-------- Excerpt to read --------

Why is it a mobile app?
While designing a mobile app for a product like Ryobi™ power tools where the analog hardware devices have to be synthesized to the digital platform, the one question we ask at the strategy level is ‘Why is it a mobile app?’ Leveraging our strategic alliance with TTI, we figured out how to bring together the analog and digital platforms in the best possible way. We wouldn’t say the path was rosy! Of course, we did walk into the sunset with a satisfied smile in the end!
Let's do cool new things
This project gave us ample opportunity to do cool new things with the given frameworks – be it recording values in terms of metadata, and pencil-drawn sketches, or associating geo-location and other data with mobile app, or integration with the camera and video, etc.
KEY FEATURES
Supports eight amazing hardware devices: Laser Pointer, Laser level, Earphones, Moisture meter, IR Thermometer, Laser distance Measurer, Inspection Scope, and Stud Finder. Every device works on a protocol.

-------- Data provided --------

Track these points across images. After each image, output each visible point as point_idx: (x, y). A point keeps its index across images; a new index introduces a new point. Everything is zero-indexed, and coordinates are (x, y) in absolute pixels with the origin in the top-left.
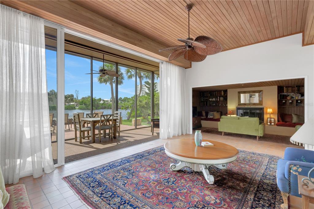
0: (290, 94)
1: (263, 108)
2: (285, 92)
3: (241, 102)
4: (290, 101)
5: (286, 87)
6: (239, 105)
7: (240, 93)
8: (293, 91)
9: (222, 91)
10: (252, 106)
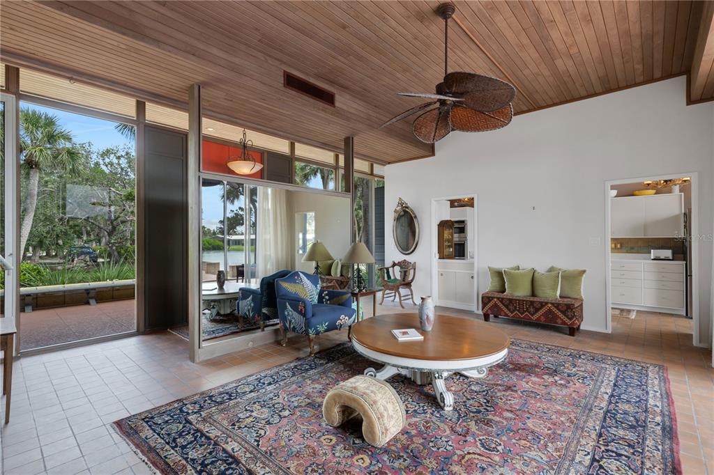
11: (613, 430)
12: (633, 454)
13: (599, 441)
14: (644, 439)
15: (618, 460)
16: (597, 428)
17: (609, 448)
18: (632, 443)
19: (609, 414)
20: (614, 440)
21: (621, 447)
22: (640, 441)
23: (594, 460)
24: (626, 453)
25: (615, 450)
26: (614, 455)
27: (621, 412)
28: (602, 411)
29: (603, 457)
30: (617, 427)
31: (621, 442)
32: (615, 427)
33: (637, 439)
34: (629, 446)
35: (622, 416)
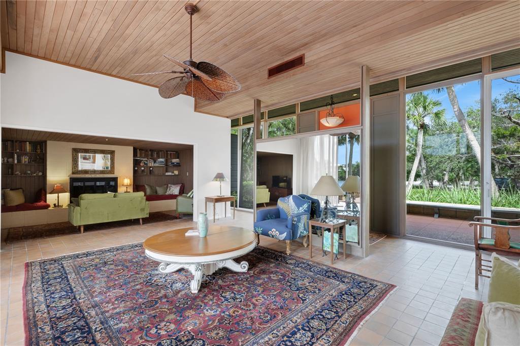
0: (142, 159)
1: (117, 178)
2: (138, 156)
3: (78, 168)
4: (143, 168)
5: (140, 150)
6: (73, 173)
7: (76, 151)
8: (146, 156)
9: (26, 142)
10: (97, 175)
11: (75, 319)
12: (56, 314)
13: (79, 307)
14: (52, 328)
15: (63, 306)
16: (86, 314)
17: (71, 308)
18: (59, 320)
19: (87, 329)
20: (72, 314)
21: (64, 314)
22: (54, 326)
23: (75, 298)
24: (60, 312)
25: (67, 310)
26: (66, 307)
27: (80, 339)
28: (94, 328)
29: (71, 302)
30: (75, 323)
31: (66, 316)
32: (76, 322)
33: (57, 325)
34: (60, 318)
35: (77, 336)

--------

### Task instructions
**1)** According to the Ryobi app excerpt, how many hardware devices does the app support?
**2)** Carry on the Ryobi app excerpt, picking up right after its last sentence.

### Per-task outputs
**1)** Eight.

**2)**
Links the device to your phone once you register with your email ID and the product’s serial number. User registration helps users to be confined to region-specific content and get alerts on deals nearby. Configure the WiFi settings to transmit data/images to your phone.
Capture images, take notes, use geo location tagging, record audio or video sessions - save now and share later with the outside world! Store and retrieve the values taken from hardware devices.
Document with the touch of your phone screen, track project details and overlay them on project photos or videos. Save project details and images for later reference, and reports.
A product like this has a few good-to-have challenges: how to synthesize the analog and digital platforms, how to present the UI into a specific screen size while dealing with the limitations, and how all the hardware devices will now reside together in a single mobile app.
Showcasing brand digitally
The other important aspect to be kept in mind is the branding. When you look at the Ryobi™ hardware, it has very specific industrial design specifications including certain kind of lines, colors, and textures while the phone also has its own technical specs as part of the iOS or Android platforms. So how do we showcase the Ryobi™ brand in a digital format, especially when the brand has specific color codes and geometric designs? We had to understand how to bring an interface to a physical device if the brand has an existence outside of the mobile space, and how to represent the brand on the UI of the mobile app.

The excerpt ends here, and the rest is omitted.